To do. Locate every line in the entries below that contains the string "bars", treating uppercase and lowercase as different, and copy each of those lines.

┌─ Data extract

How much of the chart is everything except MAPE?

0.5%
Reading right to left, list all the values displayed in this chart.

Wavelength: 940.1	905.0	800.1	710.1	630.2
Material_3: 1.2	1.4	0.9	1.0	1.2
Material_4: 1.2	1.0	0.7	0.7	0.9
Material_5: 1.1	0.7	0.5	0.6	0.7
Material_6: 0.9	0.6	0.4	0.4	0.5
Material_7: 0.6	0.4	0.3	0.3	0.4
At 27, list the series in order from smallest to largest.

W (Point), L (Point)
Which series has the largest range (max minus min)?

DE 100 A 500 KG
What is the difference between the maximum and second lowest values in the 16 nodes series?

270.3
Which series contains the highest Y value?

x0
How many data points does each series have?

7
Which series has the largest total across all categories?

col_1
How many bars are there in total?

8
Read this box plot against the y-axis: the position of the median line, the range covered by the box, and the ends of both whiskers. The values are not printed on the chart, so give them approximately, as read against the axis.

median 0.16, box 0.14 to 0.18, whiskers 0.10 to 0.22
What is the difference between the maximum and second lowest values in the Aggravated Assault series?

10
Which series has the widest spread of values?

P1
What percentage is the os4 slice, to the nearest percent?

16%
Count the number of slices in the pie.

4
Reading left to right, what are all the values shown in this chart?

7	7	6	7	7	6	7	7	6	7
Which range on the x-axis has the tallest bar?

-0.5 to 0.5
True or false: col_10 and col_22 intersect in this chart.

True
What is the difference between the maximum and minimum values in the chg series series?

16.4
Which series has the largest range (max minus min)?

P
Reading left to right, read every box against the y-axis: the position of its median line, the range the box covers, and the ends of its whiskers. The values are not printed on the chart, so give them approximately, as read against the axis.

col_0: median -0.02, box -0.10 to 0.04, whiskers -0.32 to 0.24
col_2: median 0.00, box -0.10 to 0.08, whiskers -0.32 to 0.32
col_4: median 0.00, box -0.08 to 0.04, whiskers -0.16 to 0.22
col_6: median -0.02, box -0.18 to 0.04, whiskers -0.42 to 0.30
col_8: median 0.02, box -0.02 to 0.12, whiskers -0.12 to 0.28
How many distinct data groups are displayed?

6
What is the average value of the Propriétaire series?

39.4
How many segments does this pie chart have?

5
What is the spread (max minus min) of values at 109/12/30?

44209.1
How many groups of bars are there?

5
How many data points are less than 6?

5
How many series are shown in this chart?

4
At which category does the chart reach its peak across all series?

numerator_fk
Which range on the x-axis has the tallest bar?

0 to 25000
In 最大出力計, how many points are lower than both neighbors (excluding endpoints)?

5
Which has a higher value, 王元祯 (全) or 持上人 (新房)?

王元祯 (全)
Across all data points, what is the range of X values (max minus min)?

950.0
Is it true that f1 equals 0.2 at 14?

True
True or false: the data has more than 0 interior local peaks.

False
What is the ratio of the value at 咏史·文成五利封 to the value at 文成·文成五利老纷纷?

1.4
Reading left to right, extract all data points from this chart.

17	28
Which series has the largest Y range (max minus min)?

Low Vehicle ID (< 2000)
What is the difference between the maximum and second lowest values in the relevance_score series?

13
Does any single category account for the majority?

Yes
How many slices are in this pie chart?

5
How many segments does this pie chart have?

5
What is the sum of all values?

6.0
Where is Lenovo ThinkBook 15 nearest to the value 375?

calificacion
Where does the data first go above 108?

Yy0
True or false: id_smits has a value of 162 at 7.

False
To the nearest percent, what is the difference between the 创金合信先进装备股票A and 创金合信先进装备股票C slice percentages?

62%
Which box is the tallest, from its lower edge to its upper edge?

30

└─

Your solution.
How many bars are there in total?
How many groups of bars are there?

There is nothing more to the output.